In [None]:
from __future__ import absolute_import
from __future__ import division
from __future__ import print_function

import numpy as np

## Debugging RL Algorithms

Debugging RL algorithms can be challenging. If you implement an algorithm and run it on a challenging benchmark, you may not see it learning. This can mean a number of things.
1. There is a bug in the algorithm.
2. It's learning extremely slowly, so you can't tell.
3. The algorithm is correct but it isn't learning because of the hyperparameter choices.

**A quick sanity check is to run the algorithm on a very simple problem.** If you can't get it to work on the simple problem, then there is probably a bug in the algorithm. If it does work on the simple problem, then the problem may be with the hyperparameter choices or the speed at which the algorithm is learning.

Below is an example test environment in which the reward is -1 if the action is 0 and the reward is 1 if the action is 1. The reward completely ignores the state of of the environment.

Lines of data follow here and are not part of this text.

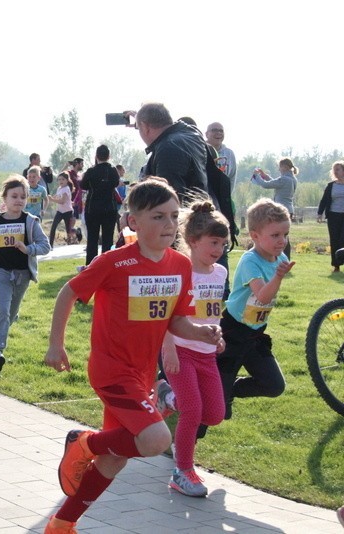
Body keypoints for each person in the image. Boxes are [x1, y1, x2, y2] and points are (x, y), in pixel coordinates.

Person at [42, 179, 222, 534]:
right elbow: (68, 293)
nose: (168, 225)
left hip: (142, 374)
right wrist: (55, 344)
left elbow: (176, 320)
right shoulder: (114, 262)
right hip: (111, 371)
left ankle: (62, 524)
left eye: (173, 217)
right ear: (133, 222)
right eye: (157, 217)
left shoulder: (180, 266)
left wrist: (200, 332)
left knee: (116, 457)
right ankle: (84, 442)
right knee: (156, 439)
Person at [161, 200, 229, 497]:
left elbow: (213, 312)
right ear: (192, 241)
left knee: (214, 414)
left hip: (206, 354)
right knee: (193, 410)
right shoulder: (180, 270)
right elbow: (165, 317)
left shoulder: (220, 273)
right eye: (213, 242)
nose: (219, 249)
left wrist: (219, 336)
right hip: (179, 351)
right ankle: (182, 471)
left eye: (224, 244)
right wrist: (169, 351)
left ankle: (167, 397)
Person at [214, 198, 293, 427]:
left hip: (255, 334)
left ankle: (231, 389)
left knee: (275, 386)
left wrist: (278, 274)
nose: (282, 241)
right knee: (217, 412)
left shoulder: (281, 258)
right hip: (233, 332)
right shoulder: (250, 261)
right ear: (256, 236)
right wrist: (278, 276)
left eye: (285, 235)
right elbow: (263, 297)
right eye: (275, 235)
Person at [0, 175, 51, 373]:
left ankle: (9, 320)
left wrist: (28, 249)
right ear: (4, 199)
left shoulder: (30, 221)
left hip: (23, 274)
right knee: (2, 310)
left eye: (22, 197)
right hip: (1, 271)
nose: (18, 200)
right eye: (14, 196)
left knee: (10, 311)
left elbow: (45, 246)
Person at [134, 103, 209, 202]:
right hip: (197, 211)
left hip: (181, 215)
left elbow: (167, 199)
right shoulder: (191, 134)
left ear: (145, 127)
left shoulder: (168, 149)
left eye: (139, 128)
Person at [81, 145, 121, 265]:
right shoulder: (113, 170)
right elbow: (115, 183)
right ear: (109, 156)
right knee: (107, 239)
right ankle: (106, 266)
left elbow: (83, 185)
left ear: (96, 156)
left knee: (92, 240)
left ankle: (90, 266)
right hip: (109, 207)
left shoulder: (91, 171)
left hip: (92, 208)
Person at [252, 158, 298, 259]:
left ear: (285, 167)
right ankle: (285, 259)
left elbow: (266, 185)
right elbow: (275, 183)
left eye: (280, 167)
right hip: (289, 209)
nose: (279, 169)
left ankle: (283, 259)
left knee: (279, 236)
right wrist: (264, 176)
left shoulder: (284, 179)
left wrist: (257, 176)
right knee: (284, 236)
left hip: (281, 211)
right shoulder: (292, 179)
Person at [317, 161, 344, 272]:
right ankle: (336, 265)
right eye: (334, 170)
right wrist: (320, 213)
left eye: (338, 169)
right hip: (333, 216)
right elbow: (324, 201)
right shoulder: (331, 185)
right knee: (334, 240)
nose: (336, 171)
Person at [205, 122, 237, 188]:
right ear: (206, 134)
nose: (218, 133)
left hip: (222, 195)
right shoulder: (199, 150)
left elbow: (232, 178)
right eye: (214, 130)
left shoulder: (229, 154)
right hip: (202, 195)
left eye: (221, 131)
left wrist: (226, 196)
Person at [48, 172, 74, 246]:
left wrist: (52, 200)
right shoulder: (59, 188)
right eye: (59, 179)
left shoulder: (66, 189)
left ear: (67, 180)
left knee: (68, 229)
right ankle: (50, 245)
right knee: (53, 227)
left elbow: (62, 201)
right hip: (60, 211)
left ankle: (70, 243)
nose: (61, 181)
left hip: (67, 212)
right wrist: (50, 198)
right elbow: (57, 196)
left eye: (63, 179)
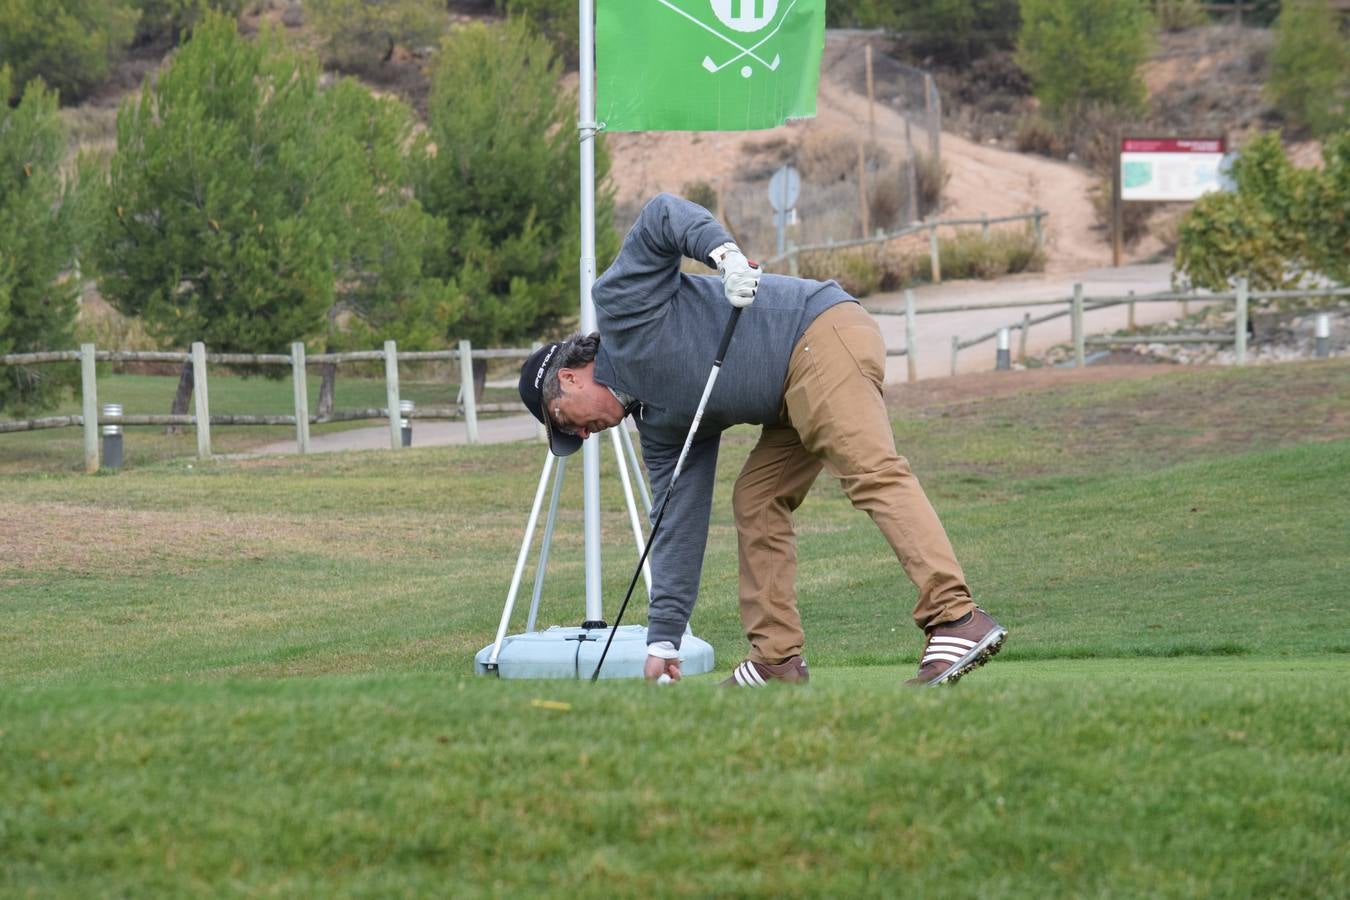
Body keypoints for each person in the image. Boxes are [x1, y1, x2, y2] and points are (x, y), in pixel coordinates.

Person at [517, 194, 1005, 687]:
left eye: (566, 420)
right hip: (791, 393)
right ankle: (776, 659)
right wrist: (664, 640)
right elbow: (674, 524)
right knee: (757, 498)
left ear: (572, 378)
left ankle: (955, 617)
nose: (582, 434)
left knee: (870, 470)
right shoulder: (660, 424)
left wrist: (723, 256)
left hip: (821, 331)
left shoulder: (620, 309)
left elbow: (662, 215)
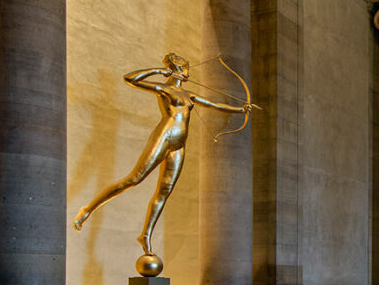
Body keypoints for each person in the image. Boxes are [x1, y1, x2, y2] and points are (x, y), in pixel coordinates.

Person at [73, 53, 256, 256]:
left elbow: (214, 105)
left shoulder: (189, 95)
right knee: (134, 179)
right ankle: (87, 210)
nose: (187, 73)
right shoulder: (164, 89)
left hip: (179, 145)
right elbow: (130, 79)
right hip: (165, 136)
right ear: (176, 69)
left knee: (165, 191)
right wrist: (157, 71)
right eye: (185, 69)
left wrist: (240, 109)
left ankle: (145, 235)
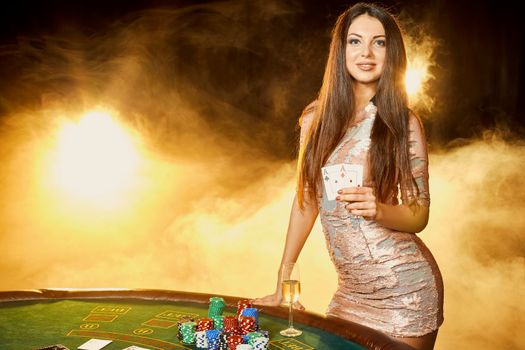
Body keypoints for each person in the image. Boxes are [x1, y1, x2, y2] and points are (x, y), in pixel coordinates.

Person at [254, 3, 444, 350]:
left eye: (379, 43)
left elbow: (420, 214)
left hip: (404, 290)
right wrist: (285, 277)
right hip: (350, 294)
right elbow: (306, 201)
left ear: (392, 52)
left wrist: (380, 209)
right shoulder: (314, 119)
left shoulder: (405, 122)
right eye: (355, 42)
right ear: (341, 50)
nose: (366, 53)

The optimal policy is to always take action 1.

In [None]:
class TestEnvironment1(object):
    def __init__(self):
        self.reset()
        
    def reset(self):
        self.state = np.zeros(4)
        self.iter = 0
        return self.state
    
    def step(self, action):
        if action not in [0, 1]:
            raise ValueError("The action must be either 0 or 1.")
        self.iter += 1
        reward = -1 if action == 0 else 1
        done = self.iter == 20
        info = {}
        return self.state, reward, done, info

**Exercise:** Implement a policy by hand that is optimal for this test environment.

In [None]:
def optimal_policy1(state):
    # This policy should return an action that is optimal for this
    # environment.
    raise NotImplementedError


def do_rollout(env, policy):
    state = env.reset()
    done = False
    cumulative_reward = 0
    while not done:
        state, reward, done, info = env.step(policy(state))
        cumulative_reward += reward
    return cumulative_reward

env1 = TestEnvironment1()
# The optimal policy should achieve the maximum reward.
assert do_rollout(env1, optimal_policy1) == 20

**Exercise:** Implement the following test environment:
- The state is an integer initialized at 0.
- The possible actions are 0 and 1.
- An action of 0 decrements the state by 1. An action of 1 increments the state by 1.
- After taking an action, the reward is 1 if the new state is greater than 5. Otherwise it is 0.
- The environment terminates after 20 time steps.

In [None]:
class TestEnvironment2(object):
    def __init__(self):
        raise NotImplementedError
        
    def reset(self):
        raise NotImplementedError
    
    def step(self, action):
        raise NotImplementedError

test_env = TestEnvironment2()

**Exercise:** Implement a policy by hand that is optimal for this test environment. 

In [None]:
def optimal_policy2(state):
    # This policy should return an action that is optimal for this
    # environment.
    raise NotImplementedError


env1 = TestEnvironment1()
# The optimal policy should achieve the maximum reward.
assert do_rollout(env2, optimal_policy2) == 15

These environments will come in handy when debugging the RL algorithms in the next exercises.